One of the first things I needed was a way to grab HTML from the web (blog posts, library docs) and turn it into markdown locally with a CLI tool. I didn’t want the agent to waste tokens parsing raw HTML itself.
That’s when I found html-to-markdown. Here is what it is and how to use it.
It does exactly what the name says: converts HTML to markdown.
It’s a Rust library with bindings in a bunch of languages (Python and TypeScript included), but it also comes with a CLI. You just call it standalone and pipe stuff through it.
Now whenever I have some HTML that needs to become markdown, this is my go-to.
You can install it through a few different package managers. I just go with whatever the tool’s written in, and since this one is Rust, that means cargo:
cargo install html-to-markdown-cli
Other installation options are here: https://docs.html-to-markdown.kreuzberg.dev/installation/
The easiest way is with pipes. You pipe HTML text in, you get markdown out.
Pair it with curl and you can convert remote pages just like this:
curl -L https://mkennedy.codes/posts/python-numbers-every-programmer-should-know | html-to-markdown > /tmp/article.md
To wire this into pi I just created a skill that runs that exact command. The agent reads a URL and pipes it through curl + html-to-markdown before doing anything else. This saves a lot of tokens in the long run.
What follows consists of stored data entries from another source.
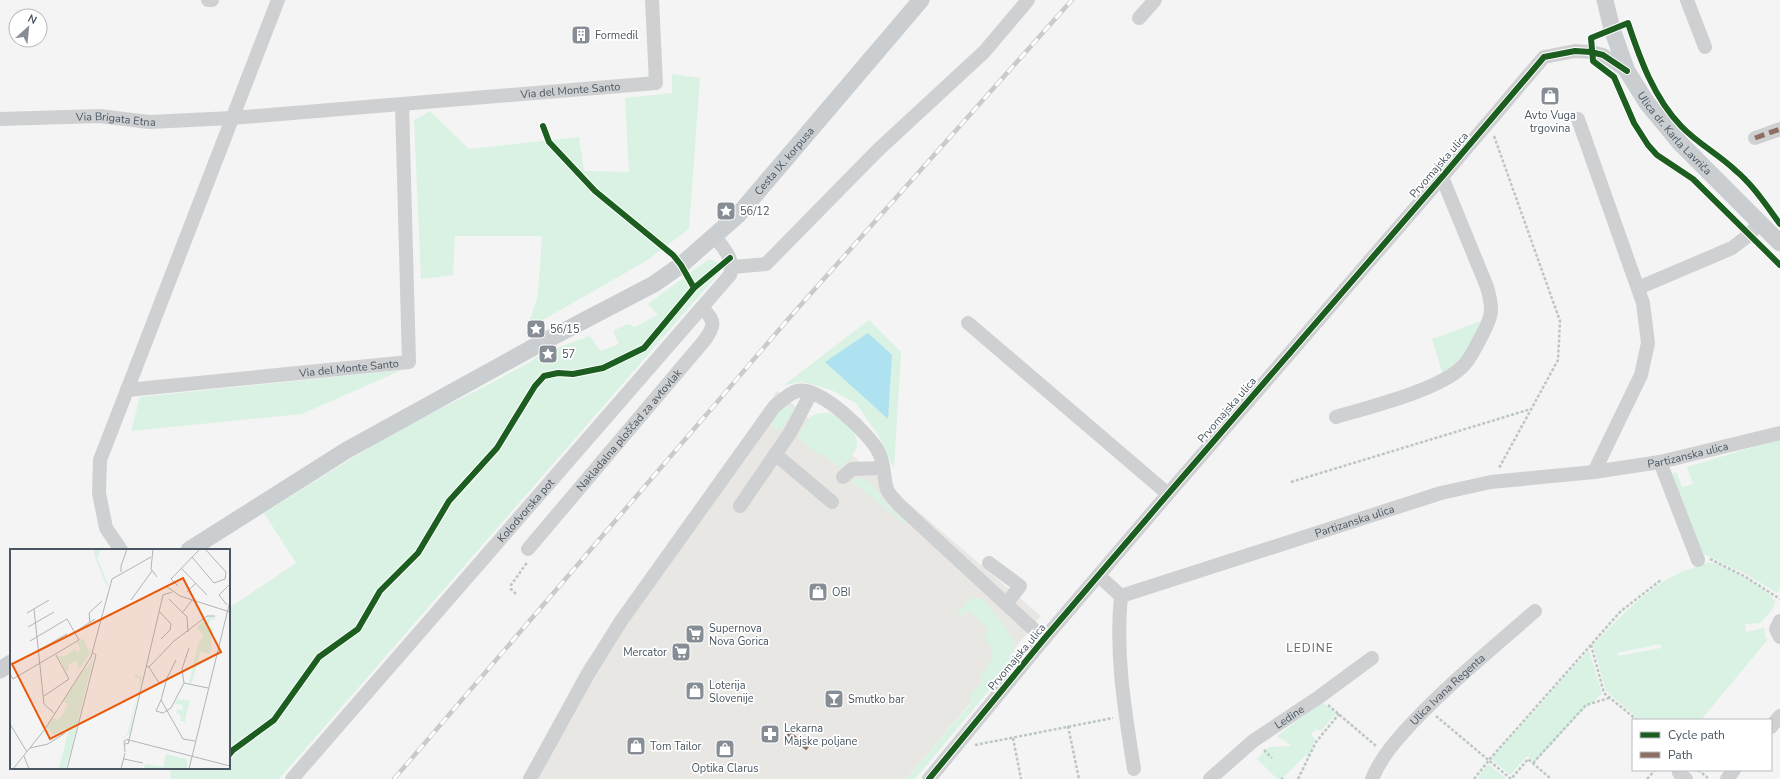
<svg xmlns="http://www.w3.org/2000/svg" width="1780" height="779" font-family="'Nunito Sans',sans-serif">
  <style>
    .commercial { fill: #e8e7e3 }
    .green { fill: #d9f2e3; fill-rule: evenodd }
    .water { fill: #aee2f0 }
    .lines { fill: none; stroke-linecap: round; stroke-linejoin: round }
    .path { stroke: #bcc7c4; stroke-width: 2.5; stroke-dasharray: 3 2; stroke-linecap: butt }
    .minor { stroke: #ced0d2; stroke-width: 14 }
    .major { stroke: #caced1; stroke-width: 17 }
    .rail-casing { stroke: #c9cacc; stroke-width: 4.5 }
    .rail { stroke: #fff; stroke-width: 3; stroke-dasharray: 9; stroke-linecap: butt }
    .quiet { stroke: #8d6e63; stroke-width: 5; stroke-dasharray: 10 5; stroke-linecap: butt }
    .cycleway-casing { stroke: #fff; stroke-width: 8 }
    .cycleway { stroke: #1b5e20; stroke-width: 6 }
    .labels { text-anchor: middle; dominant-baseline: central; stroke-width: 3.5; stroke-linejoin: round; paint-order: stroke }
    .poi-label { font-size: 11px; fill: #4a5661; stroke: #fff; text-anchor: start }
    .street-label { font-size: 11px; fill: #4a5661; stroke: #fff }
    .neighbourhood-label { font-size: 12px; letter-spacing: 1px; fill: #5f6368; stroke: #fff }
    .inset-road { fill: none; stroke: #b0b5b9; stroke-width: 1 }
    .view { fill: #e8590c; fill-opacity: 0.15; stroke: #e8590c; stroke-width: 2 }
    .inset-edge { fill: none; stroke: #4a5661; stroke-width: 2 }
  </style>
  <rect width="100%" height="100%" fill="#f4f4f4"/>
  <!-- commercial -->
  <path class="commercial" d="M777 391 1041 616 973 700 906 779H522L584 665Z"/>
  <!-- green -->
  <path class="green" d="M672 74 700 78 689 229 646 261 527 329 538 295 542 236H455L453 275 421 279 414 120 430 111 469 149 579 137 584 171 629 172 625 98 672 93Z
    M709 259 719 263V273L279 779H171L170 768H229V608L296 563 264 513 398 430 478 390 530 362 540 354 590 336 600 351 619 344 613 331 627 324 635 327 658 315 648 304Z
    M869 320 901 352 894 469 878 435 856 403 831 390 803 382 784 385Z
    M1484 320 1464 358 1443 375 1432 339Z
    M402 370 302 414 131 431 140 397Z
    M788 406 792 407 794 410 779 431 769 423 778 412Z
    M820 413C824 413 829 412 832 414 843 420 862 435 856 449 853 456 845 463 841 469L821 453 819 455 797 437 811 416Z
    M1780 439V589L1777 593 1746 574 1703 554 1675 489 1672 474 1676 472 1682 487 1693 484 1687 467Z
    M857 478C871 477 881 497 889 507 894 512 900 517 906 522L904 524 851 480Z
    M1706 563C1708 563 1710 562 1712 563 1723 564 1774 592 1775 602 1775 609 1764 618 1760 623L1745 624 1746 632 1764 628 1766 639 1769 638 1701 720H1640L1606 691 1593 645C1617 620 1641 594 1671 577 1682 571 1694 568 1706 563ZM1660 644 1661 648 1618 656 1617 653Z
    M974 597 984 600 1013 638 1015 647 1013 656 1017 657 915 779H906L973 701 969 697 983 680 979 676C992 662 998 653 984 636L989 629 967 610 961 617 957 614 969 600Z
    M1589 650 1602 694 1583 710 1535 762 1527 756 1510 775 1491 759Z
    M1322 702 1336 714 1321 731 1316 729 1311 734 1315 740 1308 757 1306 755 1282 779H1277L1257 759 1269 747 1292 746 1277 736Z
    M1488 764 1507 779H1477Z"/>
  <!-- water -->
  <path class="water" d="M868 333 892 355 888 419 825 362Z"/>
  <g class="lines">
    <!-- path -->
    <path class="path" d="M1494 136 1560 321 1558 360 1499 468
      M1291 482 1531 409
      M1710 559 1744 576 1780 599
      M516 594 511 589V585L526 564 527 561
      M1591 645 1604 693 1637 720
      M1328 705 1376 746
      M1436 716 1511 779 1528 759 1551 779
      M1068 726 1079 779
      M1013 738 1021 779
      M975 745 1113 718
      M1264 750 1272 758
      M1533 763 1586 705 1609 698
      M1698 770 1707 777 1705 779
      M1281 778 1283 779
      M1298 779 1316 742 1339 714
      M1474 779 1489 760 1621 611 1661 580
      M1647 779 1655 770"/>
    <!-- minor -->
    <g class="minor">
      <path d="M208 0H212"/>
      <path d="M1687 0 1705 47"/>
      <path d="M1139 18 1155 0"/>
      <path id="s1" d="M0 119 100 116 149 122 232 118 656 83 652 0"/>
      <path d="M1578 119 1643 303 1648 343 1641 375 1594 472"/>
      <path d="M1755 138 1780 129"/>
      <path d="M732 267 766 264 878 150 984 52 1028 0"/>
      <path d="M1638 288 1732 248 1749 235 1759 223"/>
      <path d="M968 323 1168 494"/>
      <path id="s2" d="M127 390 409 362 402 104"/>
      <path d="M1336 417C1369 407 1439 390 1462 367 1470 360 1475 348 1480 339 1492 317 1494 311 1487 287L1442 177"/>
      <path d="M775 454 832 502"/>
      <path d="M1660 462 1698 560"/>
      <path d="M843 477 852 469 883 468"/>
      <path d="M740 506 790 433 811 393"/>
      <path id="s3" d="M528 549 704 341C715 326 716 321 702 308"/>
      <path d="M121 550 106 528 99 493 100 460 278 0"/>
      <path d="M989 563 1020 586 1006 604"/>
      <path id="s4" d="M1099 576 1121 596 1441 493 1491 482 1594 472 1660 462 1780 433"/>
      <path d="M1121 596C1115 654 1125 712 1134 769"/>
      <path d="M1780 621 1776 629 1780 637"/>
      <path d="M1771 727 1780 716"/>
      <path d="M1679 773 1686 779"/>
      <path id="s5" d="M292 779 730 275C735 259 724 249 715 237"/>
      <path d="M530 779 588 674 621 621 774 407C781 401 788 394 797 391 819 385 870 434 879 453 885 464 883 477 887 489 889 495 896 501 900 506L1044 639"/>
      <path d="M929 779 1044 639 1168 494 1442 177 1544 57 1575 51 1591 52 1603 55 1627 71"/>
      <path id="s6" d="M1210 779 1253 741 1319 697 1372 658"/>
      <path id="s7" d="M1372 779C1381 757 1397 739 1413 722 1451 682 1494 647 1535 611"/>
      <path d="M1727 779 1734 770"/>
    </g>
    <!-- major -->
    <g class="major">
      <path id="s8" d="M1605 0 1612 29 1627 71 1647 103 1680 143 1780 243"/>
      <path id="s9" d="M189 550 347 450 541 343 654 284 681 265 738 215 921 0"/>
      <path d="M0 670 11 663"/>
    </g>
    <!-- rail casing -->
    <g class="rail-casing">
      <path id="rail" d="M394 779 790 317 1072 0"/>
    </g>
    <!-- rail -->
    <use href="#rail" class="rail"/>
    <!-- quiet -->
    <path class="quiet" d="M1755 138 1780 129
      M788 733 810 750"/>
    <!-- cycleway casing -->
    <g class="cycleway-casing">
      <path id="cycleway" d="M543 126 549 142 595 191 673 255 681 265 694 288
        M1780 224C1766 205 1753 185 1735 170 1718 154 1697 143 1681 126 1654 98 1640 59 1628 23L1591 38 1593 61 1614 77 1634 123 1648 145 1657 155 1693 179 1780 265
        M229 755 233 750 274 720 319 657 358 629 380 591 418 553 449 501 497 448 535 386 544 376 558 373 573 374 603 368 644 348 694 288 730 258
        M929 779 1044 639 1168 494 1442 177 1544 57 1575 51 1591 52 1603 55 1627 71"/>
    </g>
    <!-- cycleway -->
    <use href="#cycleway" class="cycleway"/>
  </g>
  <!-- icons -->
  <defs>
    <g id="building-square" transform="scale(1)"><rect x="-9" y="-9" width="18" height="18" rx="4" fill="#868d94" stroke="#fff"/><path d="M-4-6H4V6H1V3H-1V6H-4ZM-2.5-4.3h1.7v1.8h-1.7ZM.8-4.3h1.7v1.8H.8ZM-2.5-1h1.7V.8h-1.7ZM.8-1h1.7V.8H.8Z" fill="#fff"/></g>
    <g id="shop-square" transform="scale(1)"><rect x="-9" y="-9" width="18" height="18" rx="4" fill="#868d94" stroke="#fff"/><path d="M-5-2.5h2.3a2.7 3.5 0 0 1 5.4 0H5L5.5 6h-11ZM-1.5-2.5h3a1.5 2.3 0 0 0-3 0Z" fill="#fff"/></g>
    <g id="sight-square" transform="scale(1)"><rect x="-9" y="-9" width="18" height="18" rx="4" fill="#868d94" stroke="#fff"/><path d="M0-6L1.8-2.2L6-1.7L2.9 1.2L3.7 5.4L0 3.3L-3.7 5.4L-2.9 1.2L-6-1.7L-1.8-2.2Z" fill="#fff"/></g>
    <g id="supermarket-square" transform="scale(1)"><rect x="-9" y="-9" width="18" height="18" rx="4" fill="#868d94" stroke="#fff"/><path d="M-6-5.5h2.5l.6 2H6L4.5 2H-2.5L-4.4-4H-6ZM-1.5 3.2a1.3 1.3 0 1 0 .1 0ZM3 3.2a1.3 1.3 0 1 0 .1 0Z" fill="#fff"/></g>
    <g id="bar-square" transform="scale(1)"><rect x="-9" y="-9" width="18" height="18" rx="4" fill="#868d94" stroke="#fff"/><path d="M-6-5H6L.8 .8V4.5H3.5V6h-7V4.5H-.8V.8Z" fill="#fff"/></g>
    <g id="pharmacy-square" transform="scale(1)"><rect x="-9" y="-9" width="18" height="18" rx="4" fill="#868d94" stroke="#fff"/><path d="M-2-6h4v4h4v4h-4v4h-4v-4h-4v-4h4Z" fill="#fff"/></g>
  </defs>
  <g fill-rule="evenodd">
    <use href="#building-square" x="581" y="35"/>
    <use href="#shop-square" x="1550" y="96"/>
    <use href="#sight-square" x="726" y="211"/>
    <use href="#sight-square" x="536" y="329"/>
    <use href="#sight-square" x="548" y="354"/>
    <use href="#shop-square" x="818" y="592"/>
    <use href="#supermarket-square" x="695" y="634"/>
    <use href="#supermarket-square" x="681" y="652"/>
    <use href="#shop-square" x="695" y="691"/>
    <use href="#bar-square" x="834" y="699"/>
    <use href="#pharmacy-square" x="770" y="734"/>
    <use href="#shop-square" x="636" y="746"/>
    <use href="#shop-square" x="725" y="749"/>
  </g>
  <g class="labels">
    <!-- poi labels -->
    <g class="poi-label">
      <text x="595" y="35">Formedil</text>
      <text x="1550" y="115" text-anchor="middle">Avto Vuga<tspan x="1550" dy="13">trgovina</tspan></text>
      <text x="740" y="211">56/12</text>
      <text x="550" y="329">56/15</text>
      <text x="562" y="354">57</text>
      <text x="832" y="592">OBI</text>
      <text x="709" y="628">Supernova<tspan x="709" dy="13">Nova Gorica</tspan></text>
      <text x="667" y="652" text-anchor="end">Mercator</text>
      <text x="709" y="685">Loterija<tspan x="709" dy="13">Slovenije</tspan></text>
      <text x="848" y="699">Smutko bar</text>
      <text x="784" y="728">Lekarna<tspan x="784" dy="13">Majske poljane</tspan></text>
      <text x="650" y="746">Tom Tailor</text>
      <text x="725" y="768" text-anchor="middle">Optika Clarus</text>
    </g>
    <!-- street labels -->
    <g class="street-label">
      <text stroke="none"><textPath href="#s1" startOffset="572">Via del Monte Santo</textPath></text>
      <text stroke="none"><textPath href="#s1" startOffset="116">Via Brigata Etna</textPath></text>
      <text stroke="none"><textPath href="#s8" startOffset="153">Ulica dr. Karla Lavriča</textPath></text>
      <text stroke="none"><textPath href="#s9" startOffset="716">Cesta IX. korpusa</textPath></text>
      <text transform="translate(1439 165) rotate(-49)">Prvomajska ulica</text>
      <text stroke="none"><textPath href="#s2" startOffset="223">Via del Monte Santo</textPath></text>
      <text transform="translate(1227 410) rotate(-49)">Prvomajska ulica</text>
      <text stroke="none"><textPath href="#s3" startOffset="156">Nakladalna ploščad za avtovlak</textPath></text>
      <text stroke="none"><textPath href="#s4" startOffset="616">Partizanska ulica</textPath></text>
      <text stroke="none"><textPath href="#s5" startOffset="356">Kolodvorska pot</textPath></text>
      <text stroke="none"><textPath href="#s4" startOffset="275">Partizanska ulica</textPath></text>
      <text transform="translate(1017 657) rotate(-50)">Prvomajska ulica</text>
      <text stroke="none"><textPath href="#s7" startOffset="118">Ulica Ivana Regenta</textPath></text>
      <text stroke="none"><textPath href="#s6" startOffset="101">Ledine</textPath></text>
    </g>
    <!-- neighbourhood labels -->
    <g class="neighbourhood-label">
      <text x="1310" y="648">LEDINE</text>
    </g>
  </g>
  <!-- overview -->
  <g transform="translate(10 549)">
    <rect width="220" height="220" fill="#f4f4f4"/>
    <path d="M85 0H91L87 9 98 35 97 39 84 5ZM203 67 206 71 201 70 198 77 203 79 200 105 190 103 182 134H179L188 95 194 86 186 79 198 68ZM73 89 80 104 77 109 69 121 66 112 58 116 59 120 56 122 48 107H55L65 100 67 103 71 101 67 94ZM84 106 60 205 55 220H49L58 183 55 179 44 186 37 178 43 169 47 171 51 168 58 155 53 152 75 119 78 118ZM126 125 132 129 119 185 111 191 118 183 130 135 129 129 124 128ZM167 150 180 152 177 162 172 160 173 156 165 155ZM167 160 177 162 175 173 170 172 171 166 166 164ZM156 205 177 210V220H134L135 215 153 218Z" fill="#d9f2e3"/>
    <path class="inset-road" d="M143 0 141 20 147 28M182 8 204 34 215 30 216 23 195 0M171 19 197 46M111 23V17L117 0M156 37 170 47 220 63M168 37 161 30 190 0M177 43 186 34M159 50 177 68 178 83M121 51 142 22M217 56 209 46 220 35M24 60 34 155 44 164M149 62 161 75 160 81 151 90M173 63 182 51M17 64 39 51M80 74 79 64 92 52M18 78 44 63M65 83 85 70M179 99 172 120 174 134 198 139M22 105 57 85M166 111 157 129 151 151 173 190 185 192M136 117 139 118 164 92 197 67H205M139 118 149 134M0 125 3 130 69 91 57 70 20 92M34 147 59 130 46 106M151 151 146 162 153 164 161 159 174 134M0 175 17 203M119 191 153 46 162 43M119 191 220 217M115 195 119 194 118 190 114 192 115 203M20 199 38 195 55 184M14 207 19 220M114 210 133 214M3 220 35 180 81 108 102 30 141 8M57 220 86 106 82 103M111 220 115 204M179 220 220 52"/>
    <path class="view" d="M173 29 211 103 40 190 2 115Z"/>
    <rect width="220" height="220" class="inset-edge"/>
  </g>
  <!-- legend -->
  <rect x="1632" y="719" width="140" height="52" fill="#ffffff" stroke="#b7bbc0"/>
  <rect x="1640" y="732" width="20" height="6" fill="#1b5e20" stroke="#b7bbc0"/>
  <text x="1668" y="739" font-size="12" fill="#4a5661">Cycle path</text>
  <rect x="1640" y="752" width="20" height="6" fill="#8d6e63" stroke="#b7bbc0"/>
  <text x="1668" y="759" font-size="12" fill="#4a5661">Path</text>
  <!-- north arrow -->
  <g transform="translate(28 28) rotate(27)"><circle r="19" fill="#ffffff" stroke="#b7bbc0"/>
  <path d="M0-3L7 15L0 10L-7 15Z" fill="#868d94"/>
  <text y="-6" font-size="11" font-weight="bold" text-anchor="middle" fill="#4a5661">N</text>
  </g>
</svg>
# Should show the installed version
html-to-markdown --version
# Quick test with inline HTML
echo "<h1>Hello</h1><p>World</p>" | html-to-markdown
You should see the markdown version of whatever HTML you piped in. The test above should output something like:
# Hello
World
curl isn’t enough and you’re dealing with JavaScript-heavy pages, you’ll need something like Playwright. I’ll probably create a pi extension in TypeScript or search for a tool to directly get the html of those pages if/when the need arises.curl + html-to-markdown has been enough for months now.